_YOUR GOAL_: Copy out the text read from each of the following records, word for word and line for line, and leave the pictures out.

◇ ◇ ◇ ◇ ◇ ◇ ◇

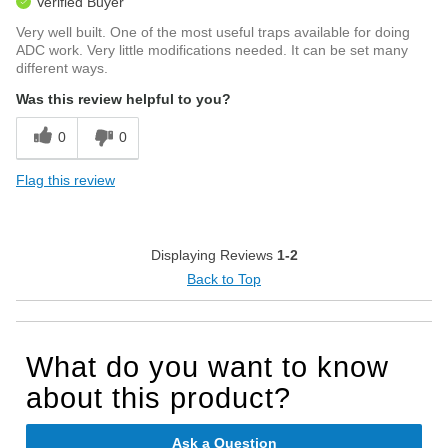
Verified Buyer
Very well built. One of the most useful traps available for doing
ADC work. Very little modifications needed. It can be set many
different ways.
Was this review helpful to you?
0
0
Flag this review
Displaying Reviews
1-2
Back to Top
What do you want to know
about this product?
Ask a Question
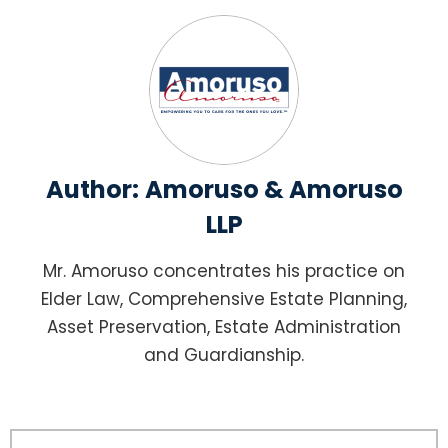
Author:
Amoruso & Amoruso
LLP
Mr. Amoruso concentrates his practice on
Elder Law, Comprehensive Estate Planning,
Asset Preservation, Estate Administration
and Guardianship.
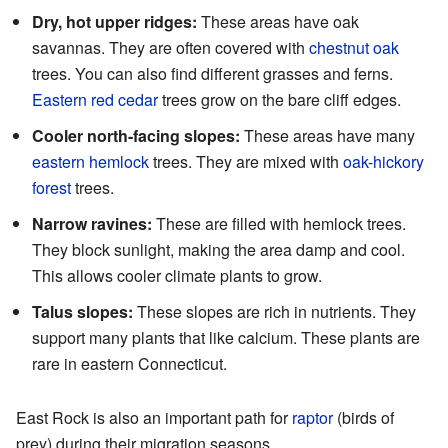
Dry, hot upper ridges:
These areas have oak
savannas. They are often covered with
chestnut oak
trees. You can also find different grasses and ferns.
Eastern red cedar
trees grow on the bare cliff edges.
Cooler north-facing slopes:
These areas have many
eastern hemlock
trees. They are mixed with
oak-hickory
forest
trees.
Narrow ravines:
These are filled with hemlock trees.
They block sunlight, making the area damp and cool.
This allows cooler climate plants to grow.
Talus slopes:
These slopes are rich in nutrients. They
support many plants that like calcium. These plants are
rare in eastern Connecticut.
East Rock is also an important path for
raptor
(birds of
prey) during their migration seasons.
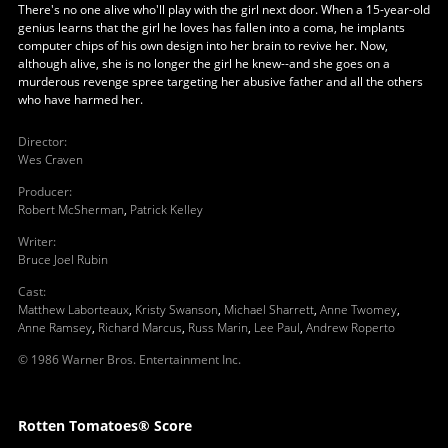
There's no one alive who'll play with the girl next door. When a 15-year-old
genius learns that the girl he loves has fallen into a coma, he implants
computer chips of his own design into her brain to revive her. Now,
although alive, she is no longer the girl he knew--and she goes on a
murderous revenge spree targeting her abusive father and all the others
who have harmed her.
Director
:
Wes Craven
Producer
:
Robert McSherman
,
Patrick Kelley
Writer
:
Bruce Joel Rubin
Cast
:
Matthew Laborteaux
,
Kristy Swanson
,
Michael Sharrett
,
Anne Twomey
,
Anne Ramsey
,
Richard Marcus
,
Russ Marin
,
Lee Paul
,
Andrew Roperto
© 1986 Warner Bros. Entertainment Inc.
Rotten Tomatoes® Score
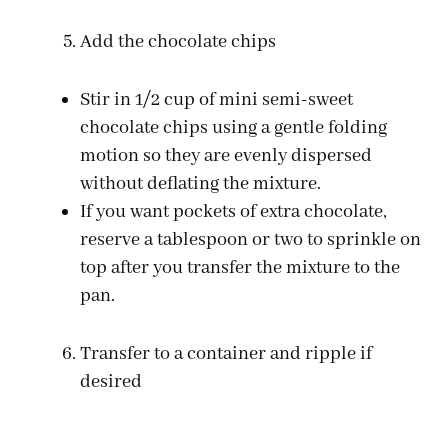
Add the chocolate chips
Stir in 1/2 cup of mini semi-sweet
chocolate chips using a gentle folding
motion so they are evenly dispersed
without deflating the mixture.
If you want pockets of extra chocolate,
reserve a tablespoon or two to sprinkle on
top after you transfer the mixture to the
pan.
Transfer to a container and ripple if
desired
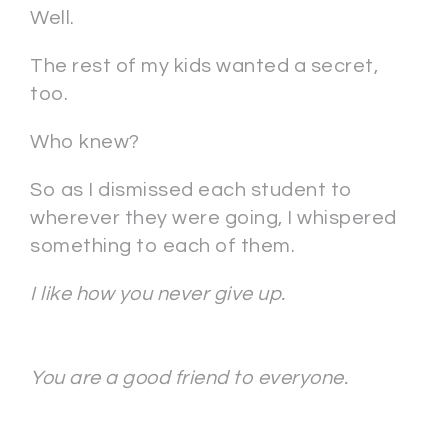
Well.
The rest of my kids wanted a secret,
too.
Who knew?
So as I dismissed each student to
wherever they were going, I whispered
something to each of them.
I like how you never give up.
You are a good friend to everyone.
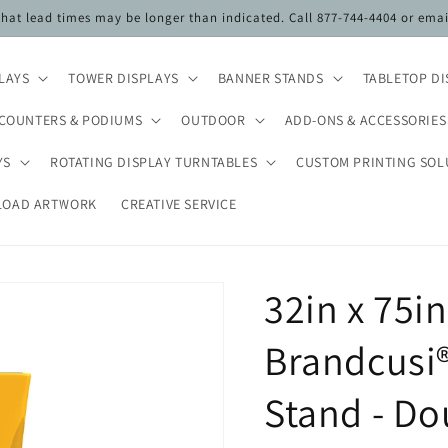
 that lead times may be longer than indicated. Call 877-744-4404 or ema
PLAYS
TOWER DISPLAYS
BANNER STANDS
TABLETOP DI
COUNTERS & PODIUMS
OUTDOOR
ADD-ONS & ACCESSORIES
YS
ROTATING DISPLAY TURNTABLES
CUSTOM PRINTING SOL
LOAD ARTWORK
CREATIVE SERVICE
32in x 75i
Brandcusi®
Stand - Do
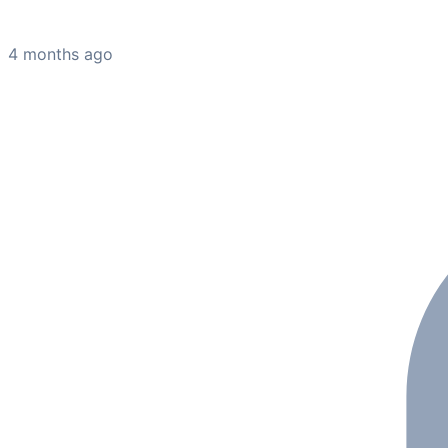
4 months ago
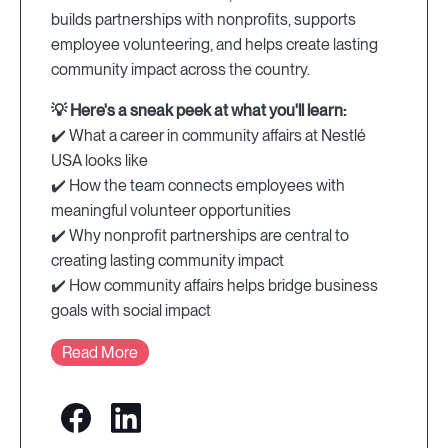
builds partnerships with nonprofits, supports
employee volunteering, and helps create lasting
community impact across the country.
💡 Here's a sneak peek at what you'll learn:
✔️ What a career in community affairs at Nestlé
USA looks like
✔️ How the team connects employees with
meaningful volunteer opportunities
✔️ Why nonprofit partnerships are central to
creating lasting community impact
✔️ How community affairs helps bridge business
goals with social impact
Read More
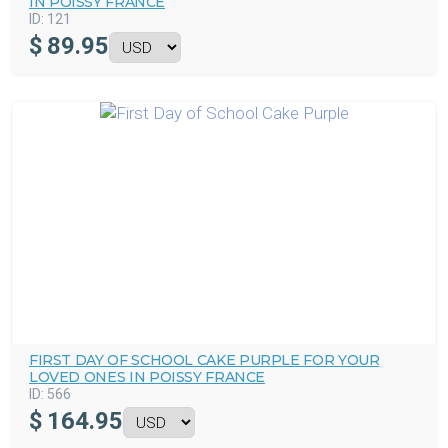
IN POISSY FRANCE
ID:
121
$
89.95
FIRST DAY OF SCHOOL CAKE PURPLE FOR YOUR
LOVED ONES IN POISSY FRANCE
ID:
566
$
164.95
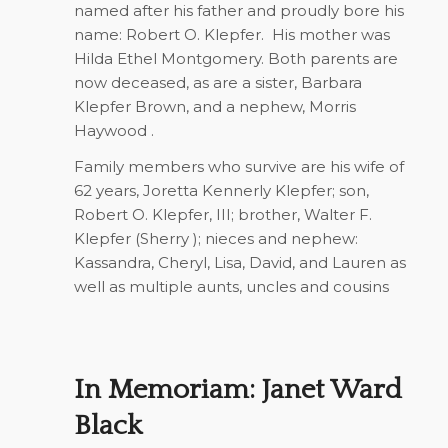
named after his father and proudly bore his
name: Robert O. Klepfer.
His mother was
Hilda Ethel Montgomery. Both parents are
now deceased, as are a sister, Barbara
Klepfer Brown, and a nephew, Morris
Haywood .
Family members who survive are his wife of
62 years, Joretta Kennerly Klepfer; son,
Robert O. Klepfer, III; brother, Walter F.
Klepfer (Sherry ); nieces and nephew:
Kassandra, Cheryl, Lisa, David, and Lauren as
well as multiple aunts, uncles and cousins
In Memoriam: Janet Ward
Black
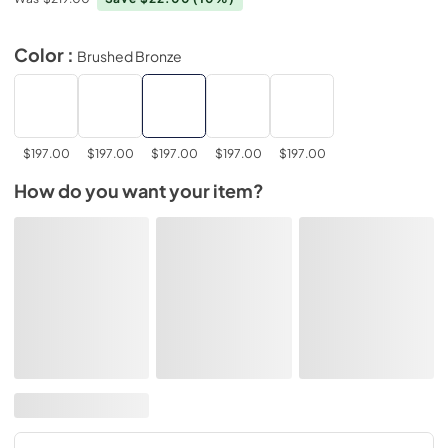
Color :
Brushed Bronze
$197.00
$197.00
$197.00
$197.00
$197.00
How do you want your item?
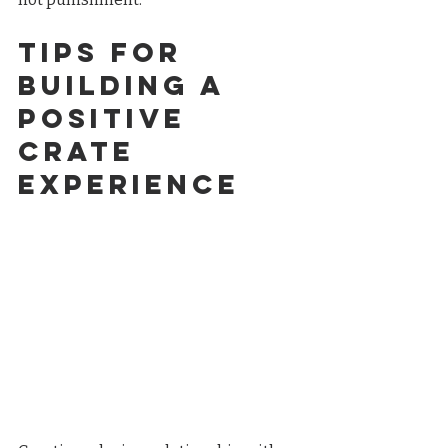
Tips for 
Building a 
Positive 
Crate 
Experience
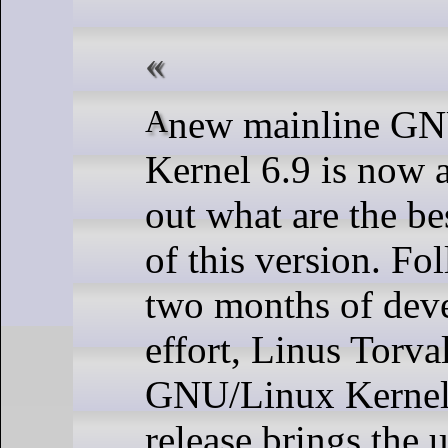
A new mainline GNU/Linux
Kernel 6.9 is now a
out what are the be
of this version. Fo
two months of dev
effort, Linus Torva
GNU/Linux Kernel 
release brings the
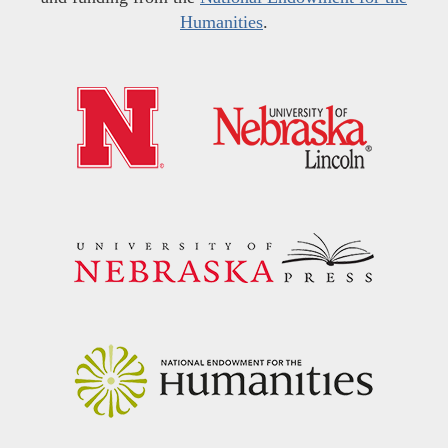
Humanities
.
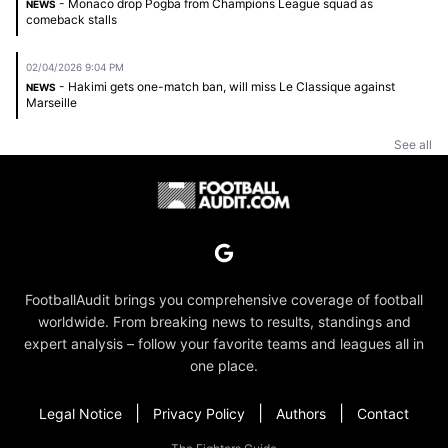
- Monaco drop Pogba from Champions League squad as
NEWS
comeback stalls
02/04/2026 9:04 PM
- Hakimi gets one-match ban, will miss Le Classique against
NEWS
Marseille
See all
FootballAudit brings you comprehensive coverage of football
worldwide. From breaking news to results, standings and
expert analysis – follow your favorite teams and leagues all in
one place.
|
|
|
Legal Notice
Privacy Policy
Authors
Contact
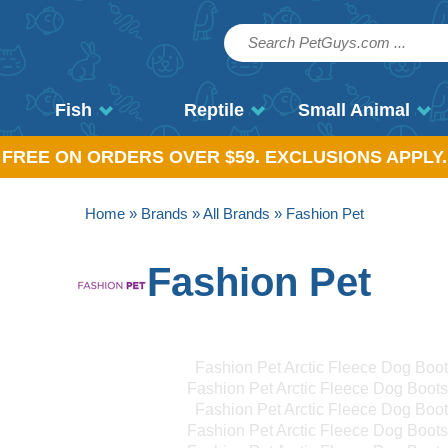
Fish
Reptile
Small Animal
, FREE ON ORDERS OVER $59. EXCLUSIONS APPLY.
Home
»
Brands
»
All Brands
» Fashion Pet
Fashion Pet
Fashion Pet Arctic Fleece Dog Boo
Fashion Pet Arctic Fleece Dog Boot
Fashion Pet Arctic Fleece Dog Boo
Fashion Pet Arctic Fleece Dog Boot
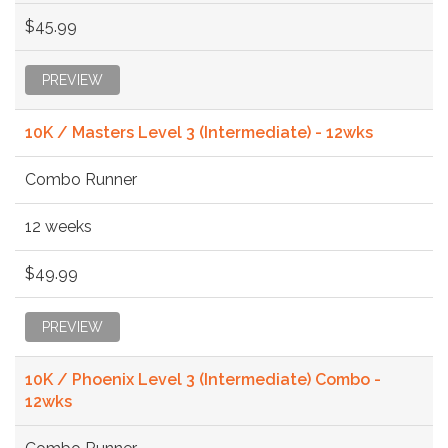
$45.99
PREVIEW
10K / Masters Level 3 (Intermediate) - 12wks
Combo Runner
12 weeks
$49.99
PREVIEW
10K / Phoenix Level 3 (Intermediate) Combo -
12wks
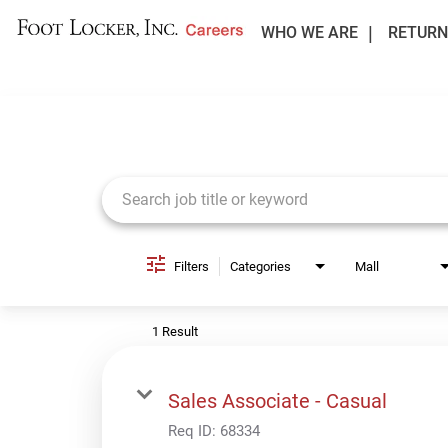
WHO WE ARE
RETURN
Job Search Page
Filters
Categories
Mall
1 Result
Sales Associate - Casual
Req ID:
68334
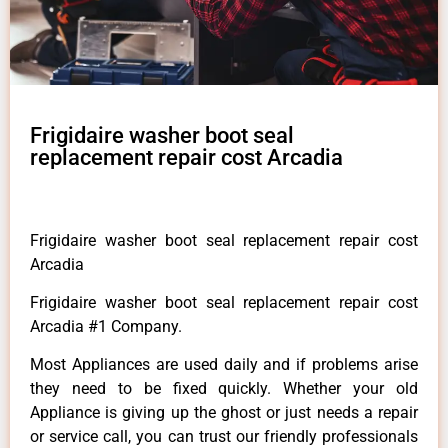
Frigidaire washer boot seal
replacement repair cost Arcadia
Frigidaire washer boot seal replacement repair cost
Arcadia
Frigidaire washer boot seal replacement repair cost
Arcadia #1 Company.
Most Appliances are used daily and if problems arise
they need to be fixed quickly. Whether your old
Appliance is giving up the ghost or just needs a repair
or service call, you can trust our friendly professionals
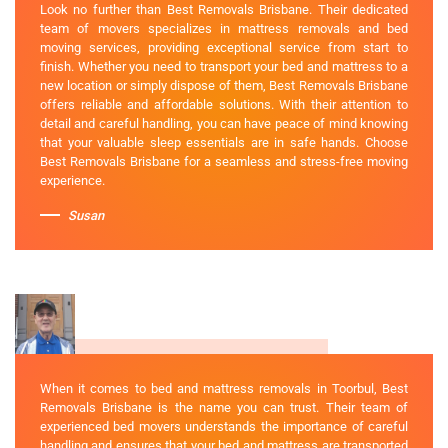
Look no further than Best Removals Brisbane. Their dedicated
team of movers specializes in mattress removals and bed
moving services, providing exceptional service from start to
finish. Whether you need to transport your bed and mattress to a
new location or simply dispose of them, Best Removals Brisbane
offers reliable and affordable solutions. With their attention to
detail and careful handling, you can have peace of mind knowing
that your valuable sleep essentials are in safe hands. Choose
Best Removals Brisbane for a seamless and stress-free moving
experience.
Susan
When it comes to bed and mattress removals in Toorbul, Best
Removals Brisbane is the name you can trust. Their team of
experienced bed movers understands the importance of careful
handling and ensures that your bed and mattress are transported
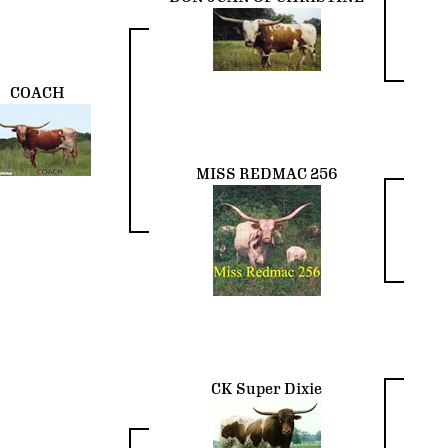
COACH
MISS REDMAC 256
CK Super Dixie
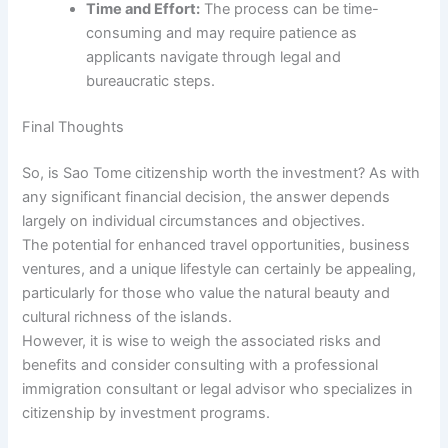
Time and Effort:
The process can be time-
consuming and may require patience as
applicants navigate through legal and
bureaucratic steps.
Final Thoughts
So, is Sao Tome citizenship worth the investment? As with
any significant financial decision, the answer depends
largely on individual circumstances and objectives.
The potential for enhanced travel opportunities, business
ventures, and a unique lifestyle can certainly be appealing,
particularly for those who value the natural beauty and
cultural richness of the islands.
However, it is wise to weigh the associated risks and
benefits and consider consulting with a professional
immigration consultant or legal advisor who specializes in
citizenship by investment programs.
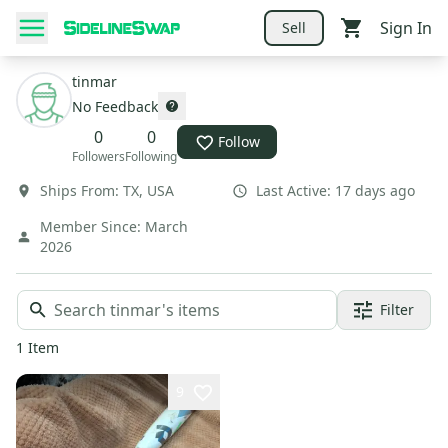
Sign In
Sell
tinmar
No Feedback
0
0
Follow
Followers
Following
Ships From:
TX
,
USA
Last Active:
17 days ago
Member Since:
March
2026
Filter
1
Item
9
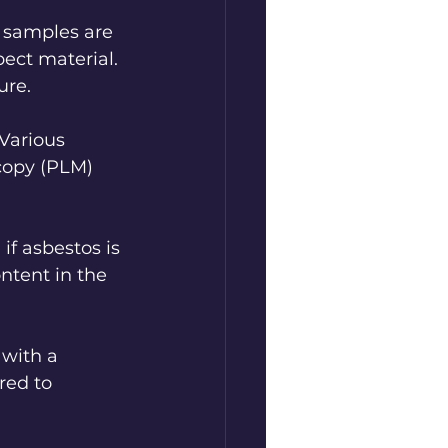
l samples are 
pect material. 
ure.
 Various 
copy (PLM) 
if asbestos is 
ntent in the 
with a 
red to 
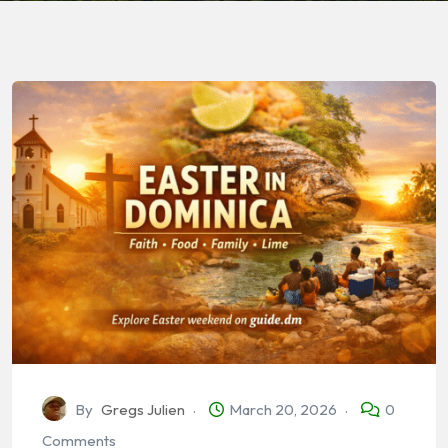
By
Gregs Julien
March 20, 2026
0
Comments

◇ ◇ ◇ ◇ ◇ ◇ ◇

_WRITTEN ANSWER_:
Verified Buyer
Very well built. One of the most useful traps available for doing
ADC work. Very little modifications needed. It can be set many
different ways.
Was this review helpful to you?
0
0
Flag this review
Displaying Reviews
1-2
Back to Top
What do you want to know
about this product?
Ask a Question
Author:
Amoruso & Amoruso
LLP
Mr. Amoruso concentrates his practice on
Elder Law, Comprehensive Estate Planning,
Asset Preservation, Estate Administration
and Guardianship.
Dry, hot upper ridges:
These areas have oak
savannas. They are often covered with
chestnut oak
trees. You can also find different grasses and ferns.
Eastern red cedar
trees grow on the bare cliff edges.
Cooler north-facing slopes:
These areas have many
eastern hemlock
trees. They are mixed with
oak-hickory
forest
trees.
Narrow ravines:
These are filled with hemlock trees.
They block sunlight, making the area damp and cool.
This allows cooler climate plants to grow.
Talus slopes:
These slopes are rich in nutrients. They
support many plants that like calcium. These plants are
rare in eastern Connecticut.
East Rock is also an important path for
raptor
(birds of
prey) during their migration seasons.
There's no one alive who'll play with the girl next door. When a 15-year-old
genius learns that the girl he loves has fallen into a coma, he implants
computer chips of his own design into her brain to revive her. Now,
although alive, she is no longer the girl he knew--and she goes on a
murderous revenge spree targeting her abusive father and all the others
who have harmed her.
Director
:
Wes Craven
Producer
:
Robert McSherman
,
Patrick Kelley
Writer
:
Bruce Joel Rubin
Cast
:
Matthew Laborteaux
,
Kristy Swanson
,
Michael Sharrett
,
Anne Twomey
,
Anne Ramsey
,
Richard Marcus
,
Russ Marin
,
Lee Paul
,
Andrew Roperto
© 1986 Warner Bros. Entertainment Inc.
Rotten Tomatoes® Score
Add the chocolate chips
Stir in 1/2 cup of mini semi-sweet
chocolate chips using a gentle folding
motion so they are evenly dispersed
without deflating the mixture.
If you want pockets of extra chocolate,
reserve a tablespoon or two to sprinkle on
top after you transfer the mixture to the
pan.
Transfer to a container and ripple if
desired
Well.
The rest of my kids wanted a secret,
too.
Who knew?
So as I dismissed each student to
wherever they were going, I whispered
something to each of them.
I like how you never give up.
You are a good friend to everyone.
 that lead times may be longer than indicated. Call 877-744-4404 or ema
PLAYS
TOWER DISPLAYS
BANNER STANDS
TABLETOP DI
COUNTERS & PODIUMS
OUTDOOR
ADD-ONS & ACCESSORIES
YS
ROTATING DISPLAY TURNTABLES
CUSTOM PRINTING SOL
LOAD ARTWORK
CREATIVE SERVICE
32in x 75i
Brandcusi®
Stand - Do
4 months ago
builds partnerships with nonprofits, supports
employee volunteering, and helps create lasting
community impact across the country.
💡 Here's a sneak peek at what you'll learn:
✔️ What a career in community affairs at Nestlé
USA looks like
✔️ How the team connects employees with
meaningful volunteer opportunities
✔️ Why nonprofit partnerships are central to
creating lasting community impact
✔️ How community affairs helps bridge business
goals with social impact
Read More
IN POISSY FRANCE
ID:
121
$
89.95
FIRST DAY OF SCHOOL CAKE PURPLE FOR YOUR
LOVED ONES IN POISSY FRANCE
ID:
566
$
164.95
named after his father and proudly bore his
name: Robert O. Klepfer.
His mother was
Hilda Ethel Montgomery. Both parents are
now deceased, as are a sister, Barbara
Klepfer Brown, and a nephew, Morris
Haywood .
Family members who survive are his wife of
62 years, Joretta Kennerly Klepfer; son,
Robert O. Klepfer, III; brother, Walter F.
Klepfer (Sherry ); nieces and nephew:
Kassandra, Cheryl, Lisa, David, and Lauren as
well as multiple aunts, uncles and cousins
In Memoriam: Janet Ward
Black
Color :
Brushed Bronze
$197.00
$197.00
$197.00
$197.00
$197.00
How do you want your item?
Tips for 
Building a 
Positive 
Crate 
Experience
A new mainline GNU/Linux
Kernel 6.9 is now a
out what are the be
of this version. Fo
two months of dev
effort, Linus Torva
GNU/Linux Kernel 
release brings the
Humanities
.
- Monaco drop Pogba from Champions League squad as
NEWS
comeback stalls
02/04/2026 9:04 PM
- Hakimi gets one-match ban, will miss Le Classique against
NEWS
Marseille
See all
FootballAudit brings you comprehensive coverage of football
worldwide. From breaking news to results, standings and
expert analysis – follow your favorite teams and leagues all in
one place.
|
|
|
Legal Notice
Privacy Policy
Authors
Contact
Fish
Reptile
Small Animal
, FREE ON ORDERS OVER $59. EXCLUSIONS APPLY.
Home
»
Brands
»
All Brands
» Fashion Pet
Fashion Pet
Fashion Pet Arctic Fleece Dog Boo
Fashion Pet Arctic Fleece Dog Boot
Fashion Pet Arctic Fleece Dog Boo
Fashion Pet Arctic Fleece Dog Boot
$45.99
PREVIEW
10K / Masters Level 3 (Intermediate) - 12wks
Combo Runner
12 weeks
$49.99
PREVIEW
10K / Phoenix Level 3 (Intermediate) Combo -
12wks
WHO WE ARE
RETURN
Job Search Page
Filters
Categories
Mall
1 Result
Sales Associate - Casual
Req ID:
68334
Frigidaire washer boot seal
replacement repair cost Arcadia
Frigidaire washer boot seal replacement repair cost
Arcadia
Frigidaire washer boot seal replacement repair cost
Arcadia #1 Company.
Most Appliances are used daily and if problems arise
they need to be fixed quickly. Whether your old
Appliance is giving up the ghost or just needs a repair
or service call, you can trust our friendly professionals
Look no further than Best Removals Brisbane. Their dedicated
team of movers specializes in mattress removals and bed
moving services, providing exceptional service from start to
finish. Whether you need to transport your bed and mattress to a
new location or simply dispose of them, Best Removals Brisbane
offers reliable and affordable solutions. With their attention to
detail and careful handling, you can have peace of mind knowing
that your valuable sleep essentials are in safe hands. Choose
Best Removals Brisbane for a seamless and stress-free moving
experience.
Susan
When it comes to bed and mattress removals in Toorbul, Best
Removals Brisbane is the name you can trust. Their team of
experienced bed movers understands the importance of careful
handling and ensures that your bed and mattress are transported
COACH
MISS REDMAC 256
CK Super Dixie
Time and Effort:
The process can be time-
consuming and may require patience as
applicants navigate through legal and
bureaucratic steps.
Final Thoughts
So, is Sao Tome citizenship worth the investment? As with
any significant financial decision, the answer depends
largely on individual circumstances and objectives.
The potential for enhanced travel opportunities, business
ventures, and a unique lifestyle can certainly be appealing,
particularly for those who value the natural beauty and
cultural richness of the islands.
However, it is wise to weigh the associated risks and
benefits and consider consulting with a professional
immigration consultant or legal advisor who specializes in
citizenship by investment programs.
Sign In
Sell
tinmar
No Feedback
0
0
Follow
Followers
Following
Ships From:
TX
,
USA
Last Active:
17 days ago
Member Since:
March
2026
Filter
1
Item
9
l samples are 
pect material. 
ure.
 Various 
copy (PLM) 
if asbestos is 
ntent in the 
with a 
red to 
By
Gregs Julien
March 20, 2026
0
Comments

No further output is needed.